Aim of the exercise -
Nothing but the lines from the top of the data to the line holding "In some cases, an" should be printed, word for word and both ends included; leave the pictures out.

Records excerpted from a collection
= Beginning of Section =

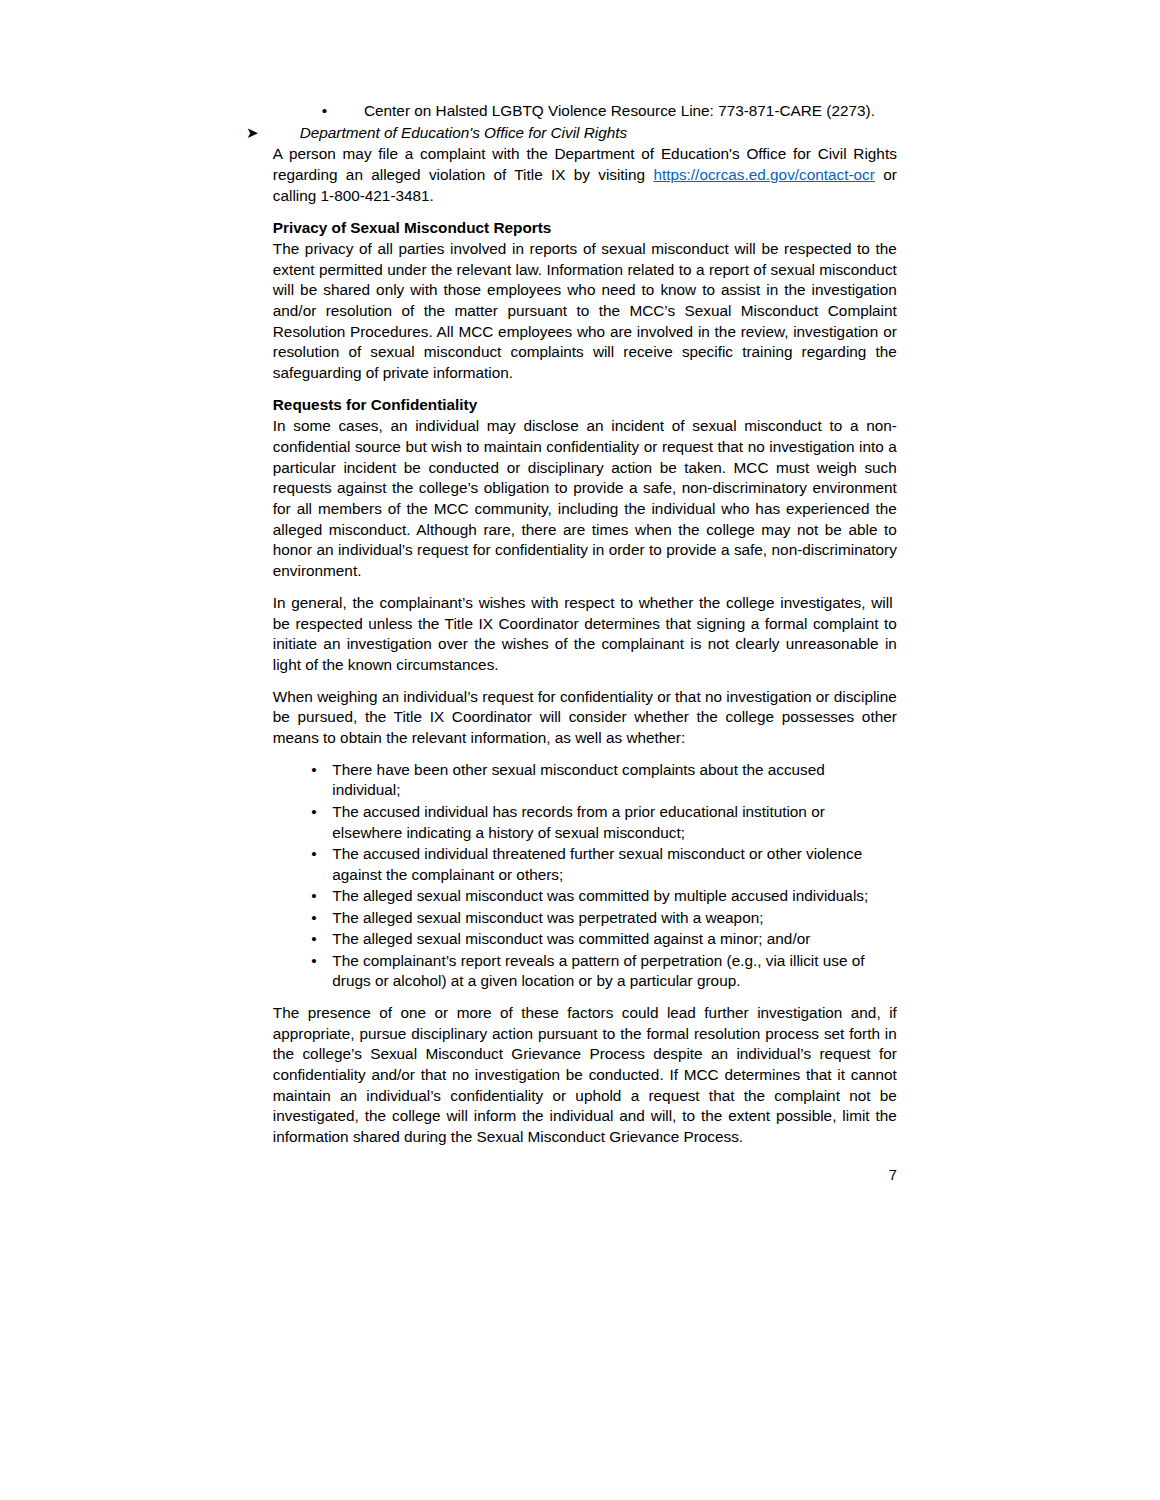•Center on Halsted LGBTQ Violence Resource Line: 773-871-CARE (2273).
➤Department of Education's Office for Civil Rights
A person may file a complaint with the Department of Education's Office for Civil Rights regarding an alleged violation of Title IX by visiting https://ocrcas.ed.gov/contact-ocr or calling 1-800-421-3481.
Privacy of Sexual Misconduct Reports
The privacy of all parties involved in reports of sexual misconduct will be respected to the extent permitted under the relevant law. Information related to a report of sexual misconduct will be shared only with those employees who need to know to assist in the investigation and/or resolution of the matter pursuant to the MCC’s Sexual Misconduct Complaint Resolution Procedures. All MCC employees who are involved in the review, investigation or resolution of sexual misconduct complaints will receive specific training regarding the safeguarding of private information.
Requests for Confidentiality
In some cases, an individual may disclose an incident of sexual misconduct to a non-confidential source but wish to maintain confidentiality or request that no investigation into a particular incident be conducted or disciplinary action be taken. MCC must weigh such requests against the college’s obligation to provide a safe, non-discriminatory environment for all members of the MCC community, including the individual who has experienced the alleged misconduct. Although rare, there are times when the college may not be able to honor an individual’s request for confidentiality in order to provide a safe, non-discriminatory environment.
In general, the complainant’s wishes with respect to whether the college investigates, will be respected unless the Title IX Coordinator determines that signing a formal complaint to initiate an investigation over the wishes of the complainant is not clearly unreasonable in light of the known circumstances.
When weighing an individual’s request for confidentiality or that no investigation or discipline be pursued, the Title IX Coordinator will consider whether the college possesses other means to obtain the relevant information, as well as whether:
There have been other sexual misconduct complaints about the accused individual;
The accused individual has records from a prior educational institution or elsewhere indicating a history of sexual misconduct;
The accused individual threatened further sexual misconduct or other violence against the complainant or others;
The alleged sexual misconduct was committed by multiple accused individuals;
The alleged sexual misconduct was perpetrated with a weapon;
The alleged sexual misconduct was committed against a minor; and/or
The complainant’s report reveals a pattern of perpetration (e.g., via illicit use of drugs or alcohol) at a given location or by a particular group.
The presence of one or more of these factors could lead further investigation and, if appropriate, pursue disciplinary action pursuant to the formal resolution process set forth in the college’s Sexual Misconduct Grievance Process despite an individual’s request for confidentiality and/or that no investigation be conducted. If MCC determines that it cannot maintain an individual’s confidentiality or uphold a request that the complaint not be investigated, the college will inform the individual and will, to the extent possible, limit the information shared during the Sexual Misconduct Grievance Process.
7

= End of Section =

Output below -
•Center on Halsted LGBTQ Violence Resource Line: 773-871-CARE (2273).
➤Department of Education's Office for Civil Rights
A person may file a complaint with the Department of Education's Office for Civil Rights regarding an alleged violation of Title IX by visiting https://ocrcas.ed.gov/contact-ocr or calling 1-800-421-3481.
Privacy of Sexual Misconduct Reports
The privacy of all parties involved in reports of sexual misconduct will be respected to the extent permitted under the relevant law. Information related to a report of sexual misconduct will be shared only with those employees who need to know to assist in the investigation and/or resolution of the matter pursuant to the MCC’s Sexual Misconduct Complaint Resolution Procedures. All MCC employees who are involved in the review, investigation or resolution of sexual misconduct complaints will receive specific training regarding the safeguarding of private information.
Requests for Confidentiality
In some cases, an individual may disclose an incident of sexual misconduct to a non-confidential source but wish to maintain confidentiality or request that no investigation into a particular incident be conducted or disciplinary action be taken. MCC must weigh such requests against the college’s obligation to provide a safe, non-discriminatory environment for all members of the MCC community, including the individual who has experienced the alleged misconduct. Although rare, there are times when the college may not be able to honor an individual’s request for confidentiality in order to provide a safe, non-discriminatory environment.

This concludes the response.